The concerns raised about AI posing a threat to humanity were labeled “preposterously ridiculous” by Yann LeCun, the AI “godfather” and Meta’s chief AI scientist. According to LeCun, computers will undoubtedly surpass human intelligence in the future, although this is still years or potentially decades away, as reported by The BBC.
“Will AI take over the world? No, this is a projection of human nature on machines,” Yann LeCun said. He made the comment at a press event in Paris on Tuesday, which was reported on by BBC News.
The rapid development of generative AI, encompassing chatbots like ChatGPT and Bing, as well as image generators like DALL-E and Midjourney, has ignited a contentious debate among experts.
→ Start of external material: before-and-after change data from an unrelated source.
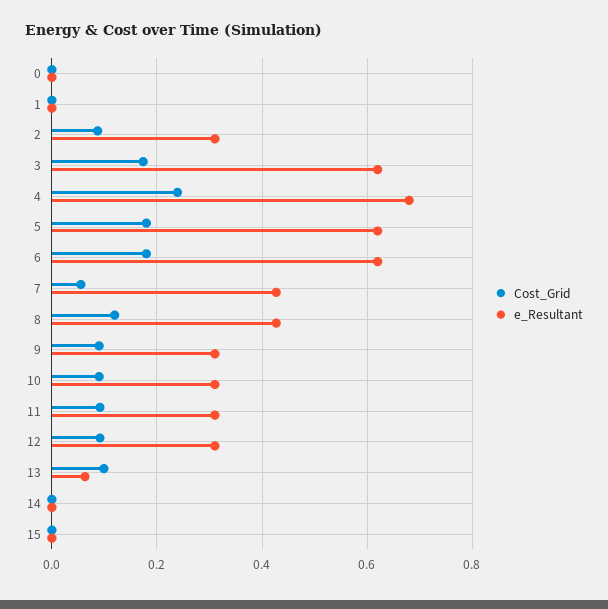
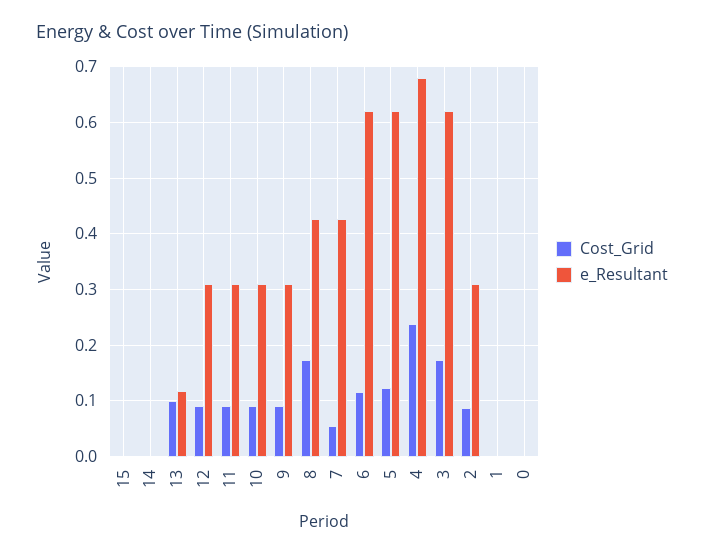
  {
    "Cost_Grid": {
      "0": 0,
      "1": 0,
      "2": 0.08,
      "3": 0.18,
      "4": 0.24,
-     "5": 0.18,
+     "5": 0.12,
-     "6": 0.18,
+     "6": 0.12,
      "7": 0.06,
-     "8": 0.12,
+     "8": 0.18,
      "9": 0.08,
      "10": 0.08,
      "11": 0.1,
      "12": 0.1,
      "13": 0.1,
      "14": 0,
      "15": 0
    },
    "e_Resultant": {
      "0": 0,
      "1": 0,
      "2": 0.32,
      "3": 0.62,
      "4": 0.68,
      "5": 0.62,
      "6": 0.62,
      "7": 0.42,
      "8": 0.42,
      "9": 0.32,
      "10": 0.32,
      "11": 0.32,
      "12": 0.32,
-     "13": 0.06,
+     "13": 0.12,
      "14": 0,
      "15": 0
    }
  }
Worries have emerged regarding AI’s potential for bias, its tendency to “hallucinate,” and its role in spreading misinformation and creating deepfake images.
LeCun’s collaborator, Yoshua Bengio, along with Elon Musk and Apple co-founder Steve Wozniak, were among the signatories of an open letter earlier this year, urging a six-month pause on the advancement of AI.
Numerous AI experts also signed a statement by the Center for AI Safety last month, which said that “mitigating the risk of extinction from AI should be a global priority alongside other societal-scale risks such as pandemics and nuclear war.”
In a survey conducted by Yale’s Chief Executive Leadership Institute, 34% of CEOs expressed the belief that AI could “destroy humanity” within a decade, while 8% believed it could happen in as little as five years. But the rest of the 58%, did not think that the potential catastrophe of AI was exaggerated or overstated.
On the other hand, several influential figures within the technology realm have extolled the various beneficial applications of AI and cautioned against imposing a moratorium on its development.
Bill Gates, for instance, acknowledged the valid concerns surrounding AI but highlighted its potential to make significant positive contributions to healthcare, education, and addressing the climate crisis. Marc Andreessen warned against succumbing to a “full-blown moral panic about AI” and stressed the “moral obligation” to foster its progress.
During the event, LeCun emphasized that keeping AI research “under lock and key” would be a mistake. He expressed confidence that AI would become increasingly reliable and safe. In addressing concerns, LeCun suggested that if individuals believed AI technology was unsafe, they should refrain from its development, as reported by BBC News.